Yeah, I’ve read nothing that indicates there’s anything worth mining on the Moon. (The whole He3 thing that sometimes comes up is total nonsense.)
This is about private corporations - what lunar settlements are they going to be setting up, for what reasons? And what materials would you actually want/need to mine, anyways? Current theoretical plans for lunar bases involves gluing lunar regolith together to make structures. Mining for on-site usage implies a whole refining operation at the very least… which involves sending massive amounts of equipment from Earth.
Still doesn’t make a lot of sense, except as a way for the Trump admin to say, “Hey, look, we’re taking over the Moon!” without doing anything.
Seems like another “Space Force” to me - make a big claim, but don’t actually do anything except make a small change on paper. In this case, that we’ve opened up the Moon for business by US companies, pretending that it’s actually going to happen.
It’s not even good sci-fi. We don’t know there’s appreciable amounts of He3 on the Moon; if there is, it’s in the top-most layer of regolith, which would require scraping up massive areas of the Moon’s surface to gather a small amount; extracting it would require a lot of processing and energy; we don’t have a fusion reactor technology, even in planning, that can use it; if we had a fusion reactor that could use it, it could also use far more abundant materials already found on Earth, so there wouldn’t be a point.
Yeah, a self-sustainable colony would literally require millions of people, to have a group with all the necessary workers and support required to maintain a technological society capable of living on the Moon. Any less and the colony dies with the Earth.

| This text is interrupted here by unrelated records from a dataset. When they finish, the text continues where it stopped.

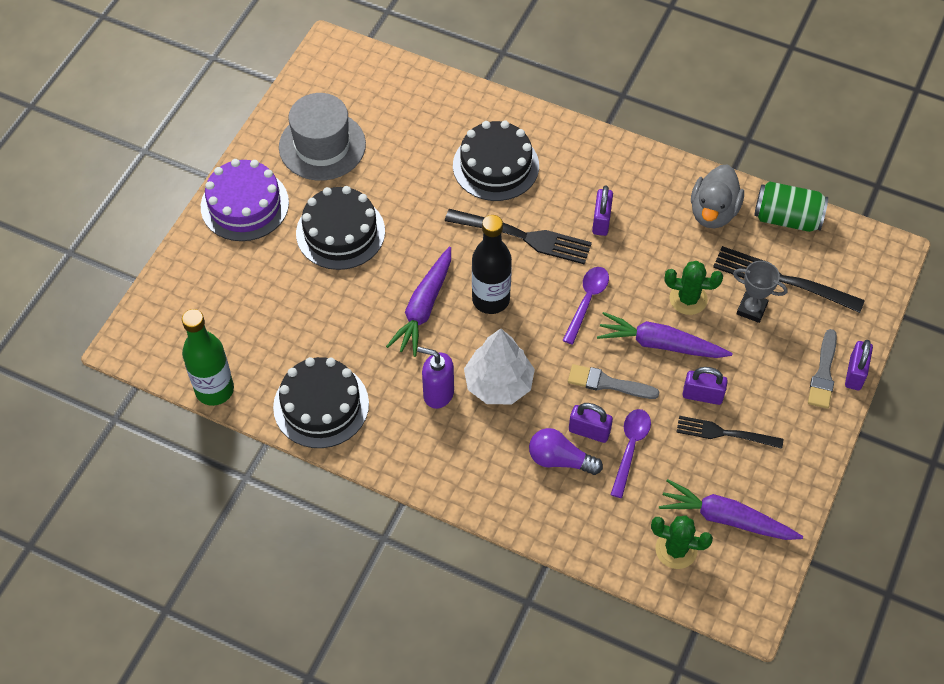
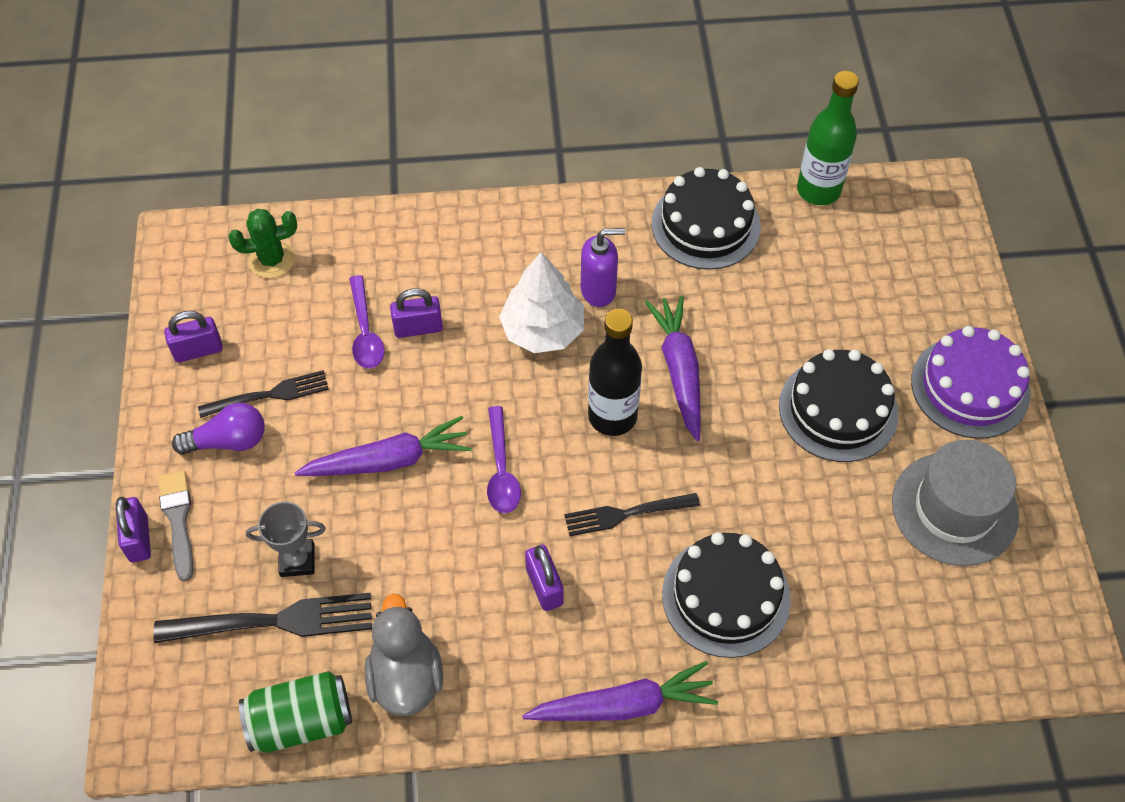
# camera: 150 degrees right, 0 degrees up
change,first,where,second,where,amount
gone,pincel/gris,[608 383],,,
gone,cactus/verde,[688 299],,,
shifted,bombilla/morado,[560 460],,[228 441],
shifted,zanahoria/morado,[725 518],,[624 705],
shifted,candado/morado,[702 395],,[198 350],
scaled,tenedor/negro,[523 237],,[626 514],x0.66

Dennis Hope, head of the Lunar Embassy Corporation, has sold real estate on the moon and other planets to about 3.7 million people so far.
As his customer base grew, he said, buyers wanted assurances that their property rights would be protected. So Hope started his own government in 2004, which has a ratified constitution, a congress, a unit of currency—even a patent office. “We’re now a fully realized sovereign nation,”Hope said.
If you look at the International Space Station you’ll see it’s been about 200 billion dollars to support that program so far. A permanent moon base will most likely cost even more to make and operate. So there is money for private companies in supporting government programs on the moon itself. Shipping stuff to the moon costs so much that resources you need in great bulk, such as construction materials and water, is something you can save a lot of money on if you produce them locally. So it doesn’t have to be gold, it can be mooncrete and mirrors for solar furnaces etc. For the first couple of decades don’t expect much more than mining to expand and maintain the international moon base. It’s only in the long term that Earth becomes a viable market, until then the miners live off the government’s teat.
As an aside, while I love the idea of a permanent settlement on the moon, I’m less than enamored of a bunch of incompetent grifters trying to set goals and policies on a touchy subject like this. On the other hand the EU will steer negotiations into a more reality based direction and it is in any case unlikely there will be much progress in the talks during the months left for the Trump administration.
Isn’t that $10,000 per pound - just to reach low orbit? Then add on the trip to the moon, decent, mining costs, refining cost, infrastructure costs, cost to send back into lunar orbit, then to earth- then safe decent.
That’s one pricey piece of mineral- and the moon has less of the heavy elements that would be more valuable than the earth has.
The United States has never been particularly big on honoring its treaties. The country was founded on genocide and theft. At what point should anyone expect this government to begin acting differently?
the part about Star Fleet that fans tend to gloss over, is the whole nuclear war aftermath. To follow that timeline, we need to actually experience that degree of pain first. I once thought global warming would perform the equivalent challange, but now I’m thinking global warming with one or more pandemics on the side.
Possibly the lamest bullshit play-acting to convince us he’s anti-Putin. And as far as “international” accord… how many former allies and friendlies would actually rush to sign this latest joke from the current administration?
A few people in this discussion have casually opined about using any materials mined on site to support expansion of a moon settlement , rather than shipping those raw materials back to earth. HOW exactly would that happen? Where would the large amount of energy come from which would be required to refine any ore mined on the moon?
This is the part where 3.7 Million people learn that a deed issued by a “government” that has zero legal recognition from the international community and no means of defending its territorial claims is literally worth less than the paper it’s printed on.
True, but the original story was about Trump trying to get buy-in to mine the moon. gelfin asked effectively “Why?” This was my attempt to motivate why mining on the moon might be useful.
I do agree with you that it would be better to figure things out here on Earth instead of trying to figure them out on the less-than-hospitable Moon. But I wouldn’t be at all surprised if someone (Trump if Heaven forbid he wins in November, Elon Musk) tries to jump ahead to get their name on an outpost-sized monument up there.